Currently I have been using that driver for more than 24 hours and it seems to work. The only thing I noticed is that the n_processed parameter increases faster while the upstream is saturated. I think this is because some error reports get dropped due to missing prioritization, and as a result the VCE requests more to be sent.
As I have done tests for some time now both with and without the vectoring driver, I think that it actually fixes downstream vectoring. During 3 days without the vectoring driver, the downstream SNR margin dropped by 1.3 dB (from 15.9 dB). While this is not that much, it has always stayed within 16-16.4 dB with the vectoring driver so far (except for the first 5 minutes after synchronization where it is often a bit lower). Also, most of the decrease happened one night between 2/3 AM, which is when ASSIA/DLM usually reconfigures lines. And connection/disconnection of other lines is exactly when error reports are needed the most.
I really hope this is working out. The proof is in a longer uptime, though. I distinctly remember that, when I had my vectoring line on a FritzBox 3370 (VR9), my line wasn't completely craptastic -- it sometimes took more than two or three weeks to significantly deteriorate. The real difference is that it never recovered from a downgrade such as the one you describe, and ended up slowly but steadily creeping down to ~6 dB SNR.
Truth be told, I will probably never switch back to an XRX200 system again, if only because I got quite fond of AC wireless and the increased SoC capability of my current MT7621 device (the VR9 can only "almost" handle a 100 mbit line). But I would actually consider switching my external modem with a bridged VR9 device because my current modem only has 100 mbit ethernet, and my downstream currently provides ~115 mbit.
I think it is useful to monitor the change over time of the following parameters: DSM statistics (dsmstatg), downstream SNR margin (g997lsg 1 1) and downstream net data rate if the line uses SRA (g997csg 0 1).

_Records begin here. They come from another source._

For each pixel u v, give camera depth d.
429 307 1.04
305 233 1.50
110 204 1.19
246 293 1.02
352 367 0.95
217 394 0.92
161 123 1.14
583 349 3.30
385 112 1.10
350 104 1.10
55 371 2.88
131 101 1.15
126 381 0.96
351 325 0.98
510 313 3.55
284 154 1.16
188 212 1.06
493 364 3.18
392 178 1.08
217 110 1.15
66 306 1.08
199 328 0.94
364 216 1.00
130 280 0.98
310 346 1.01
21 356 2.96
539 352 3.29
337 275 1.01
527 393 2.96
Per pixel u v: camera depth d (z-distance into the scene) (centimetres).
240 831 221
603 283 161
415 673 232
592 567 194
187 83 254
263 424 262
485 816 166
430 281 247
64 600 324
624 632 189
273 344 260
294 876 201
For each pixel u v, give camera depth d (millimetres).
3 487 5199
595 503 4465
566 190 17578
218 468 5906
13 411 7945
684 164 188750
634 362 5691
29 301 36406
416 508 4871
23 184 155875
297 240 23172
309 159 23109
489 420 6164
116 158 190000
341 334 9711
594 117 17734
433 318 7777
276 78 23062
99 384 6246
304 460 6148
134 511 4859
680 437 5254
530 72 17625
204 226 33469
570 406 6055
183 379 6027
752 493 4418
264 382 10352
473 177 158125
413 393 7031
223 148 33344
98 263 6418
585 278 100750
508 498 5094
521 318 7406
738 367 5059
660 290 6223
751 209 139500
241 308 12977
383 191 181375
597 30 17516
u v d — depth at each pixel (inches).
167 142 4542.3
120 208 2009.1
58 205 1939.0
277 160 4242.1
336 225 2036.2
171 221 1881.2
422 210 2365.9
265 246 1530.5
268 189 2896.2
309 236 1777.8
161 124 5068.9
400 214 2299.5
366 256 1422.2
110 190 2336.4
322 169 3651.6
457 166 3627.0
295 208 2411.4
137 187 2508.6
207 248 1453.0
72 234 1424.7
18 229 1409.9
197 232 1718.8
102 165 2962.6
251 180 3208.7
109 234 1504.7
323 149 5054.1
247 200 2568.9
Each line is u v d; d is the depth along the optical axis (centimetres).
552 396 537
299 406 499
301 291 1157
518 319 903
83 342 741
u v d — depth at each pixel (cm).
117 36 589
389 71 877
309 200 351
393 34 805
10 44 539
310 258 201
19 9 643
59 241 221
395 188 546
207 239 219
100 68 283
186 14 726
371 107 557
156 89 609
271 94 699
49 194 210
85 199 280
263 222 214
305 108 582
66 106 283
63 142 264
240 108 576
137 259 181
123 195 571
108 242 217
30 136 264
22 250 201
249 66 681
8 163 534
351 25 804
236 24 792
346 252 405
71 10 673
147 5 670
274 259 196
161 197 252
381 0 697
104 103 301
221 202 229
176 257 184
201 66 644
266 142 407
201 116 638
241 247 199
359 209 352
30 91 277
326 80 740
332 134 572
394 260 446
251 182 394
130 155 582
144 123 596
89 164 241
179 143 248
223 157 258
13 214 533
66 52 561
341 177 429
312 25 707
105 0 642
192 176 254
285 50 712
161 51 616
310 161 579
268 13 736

I would strongly recommend using the ltq-vectoring-avm branch. The current version in that branch also sets a priority for the error reports.

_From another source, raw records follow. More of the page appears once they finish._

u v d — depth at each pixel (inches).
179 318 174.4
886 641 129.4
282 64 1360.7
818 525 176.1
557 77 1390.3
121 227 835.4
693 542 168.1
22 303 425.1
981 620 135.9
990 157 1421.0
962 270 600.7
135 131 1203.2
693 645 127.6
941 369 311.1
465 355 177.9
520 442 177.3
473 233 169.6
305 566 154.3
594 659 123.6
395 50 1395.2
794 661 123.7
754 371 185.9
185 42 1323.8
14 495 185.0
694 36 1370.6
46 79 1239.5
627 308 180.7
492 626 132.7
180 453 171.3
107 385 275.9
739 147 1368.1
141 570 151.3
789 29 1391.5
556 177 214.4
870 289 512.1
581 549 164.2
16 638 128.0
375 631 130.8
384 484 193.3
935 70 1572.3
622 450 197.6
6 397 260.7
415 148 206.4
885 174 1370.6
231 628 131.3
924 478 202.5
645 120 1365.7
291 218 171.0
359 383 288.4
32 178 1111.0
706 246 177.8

I think using AVM's version of the vectoring driver makes more sense than trying to get the original version from Lantiq working without concurrency issues. (I am wondering if the current PTM driver is even correct without the vectoring driver, as the PPA driver uses locking in lots of places while the PTM doesn't use any locks at all.)
(cough) I might have written something that could help you there but it's been a while since I wrote this. I'm not entirely sure if it will still work with 21.02 or current snapshot. I have been loosely following development on Lantiq VDSL stuff, and some things might have changed (I believe VDSL stats are now available via ubus or something, also I'm not entirely sure rrdtool definitions are still using LUA.)

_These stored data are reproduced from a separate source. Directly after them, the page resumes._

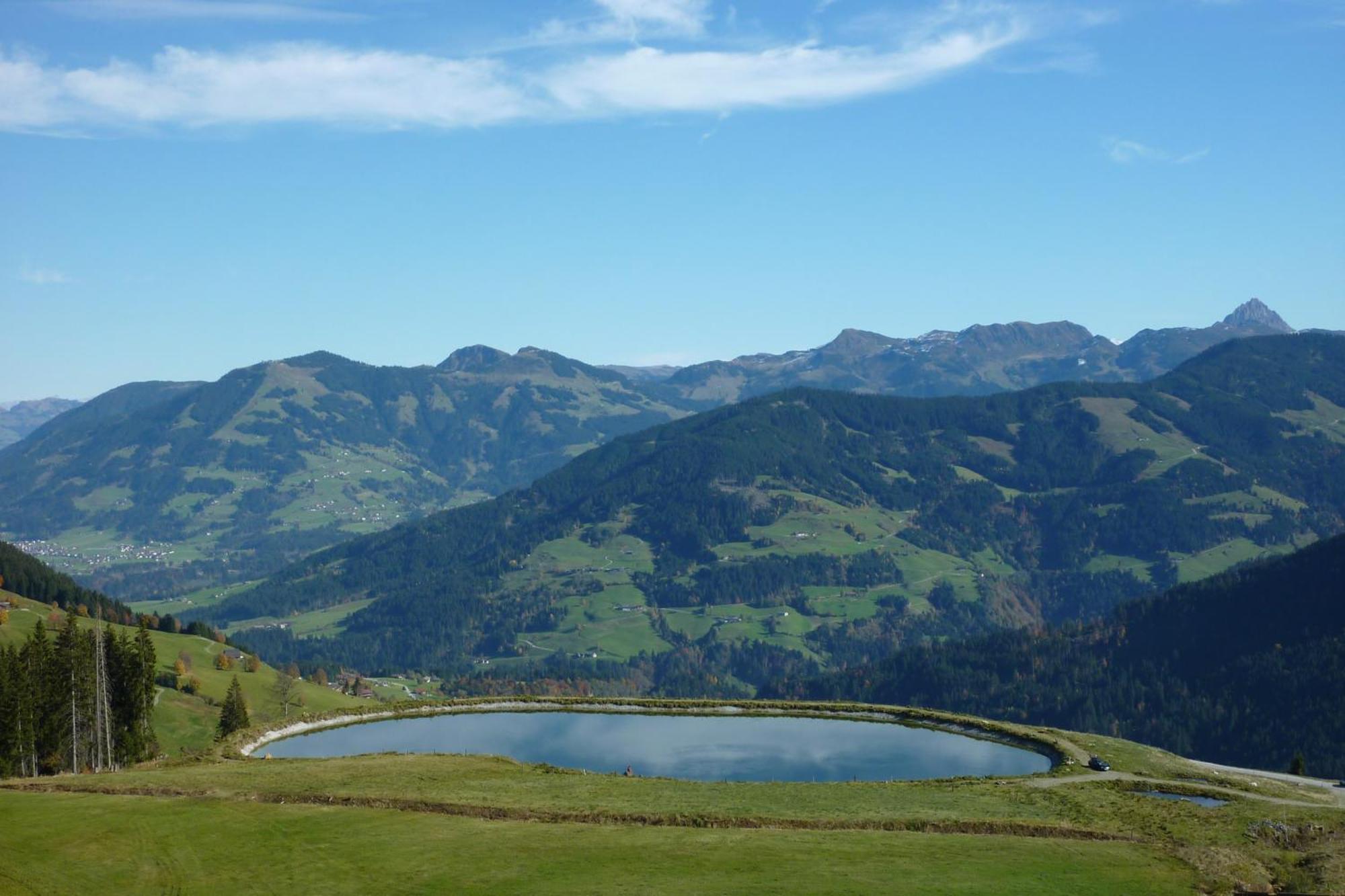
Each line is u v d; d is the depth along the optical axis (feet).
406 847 264.11
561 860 255.09
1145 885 249.55
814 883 241.96
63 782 327.26
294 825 280.31
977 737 483.51
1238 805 334.24
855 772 405.80
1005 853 268.62
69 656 479.82
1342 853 273.95
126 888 238.07
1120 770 392.88
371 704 559.38
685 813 295.89
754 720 533.55
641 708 554.46
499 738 481.46
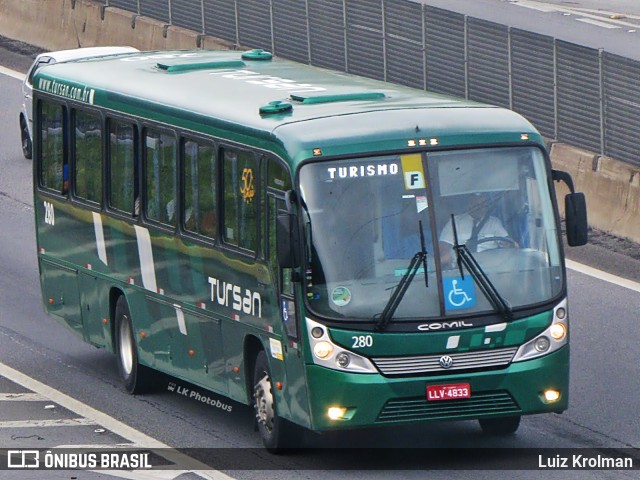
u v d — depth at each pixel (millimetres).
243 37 104250
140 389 52625
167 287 49562
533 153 42656
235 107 46062
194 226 47656
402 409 40906
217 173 46031
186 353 48875
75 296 56906
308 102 45219
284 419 43562
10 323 63000
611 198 71438
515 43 79375
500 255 41875
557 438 45531
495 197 42094
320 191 41250
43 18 120750
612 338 56531
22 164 90750
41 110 58594
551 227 42500
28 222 79375
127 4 114312
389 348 40719
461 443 45188
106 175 53406
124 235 52312
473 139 42219
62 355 58312
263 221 43344
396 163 41625
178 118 48281
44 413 50125
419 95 46625
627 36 129500
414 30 88250
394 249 41250
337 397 40688
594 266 66750
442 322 40844
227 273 45688
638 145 71125
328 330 40750
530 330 41594
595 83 73438
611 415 47938
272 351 43219
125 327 53188
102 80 54250
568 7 145625
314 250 41031
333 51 96000
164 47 109875
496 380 41250
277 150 42250
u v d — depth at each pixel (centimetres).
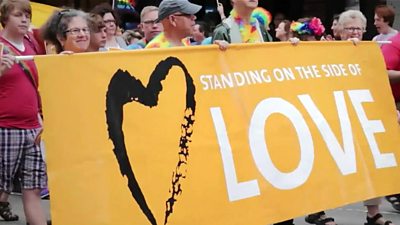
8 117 626
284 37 1098
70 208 489
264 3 1705
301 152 614
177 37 635
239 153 574
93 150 499
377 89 692
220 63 577
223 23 657
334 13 1644
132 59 523
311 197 614
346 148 648
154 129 529
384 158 679
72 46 605
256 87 598
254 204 576
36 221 628
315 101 638
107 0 1608
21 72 634
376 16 1010
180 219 535
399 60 815
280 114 607
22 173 632
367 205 768
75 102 495
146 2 1575
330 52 666
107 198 502
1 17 643
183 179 539
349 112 661
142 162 520
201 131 555
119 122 512
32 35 688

Both branches are now updated to build with the testing kernel.
I only had such severe problems with the version that was shortly in the branch this night. But it's also possible that the concurrency issue just leads to different kinds of issues.
For monitoring line stability this should be enough.
Personally, I monitor the output of all useful dsl_cpe_pipe.sh commands every half hour. Currently, I am also monitoring dsmstatg every minute to check if there are any irregularities.
By the way, an interesting effect of AVM's driver is that you can capture the error reports using tcpdump (SNAP OUI 0x0019a7 and protocol ID 0x0003, this filter works: llc and ether[14:4]=0xaaaa0300 and ether[18:4]=0x19a70003). One thing that still needs fixing is the source MAC address, which is currently all-zeroes. It seems to work regardless, but the spec says to use the proper device MAC address.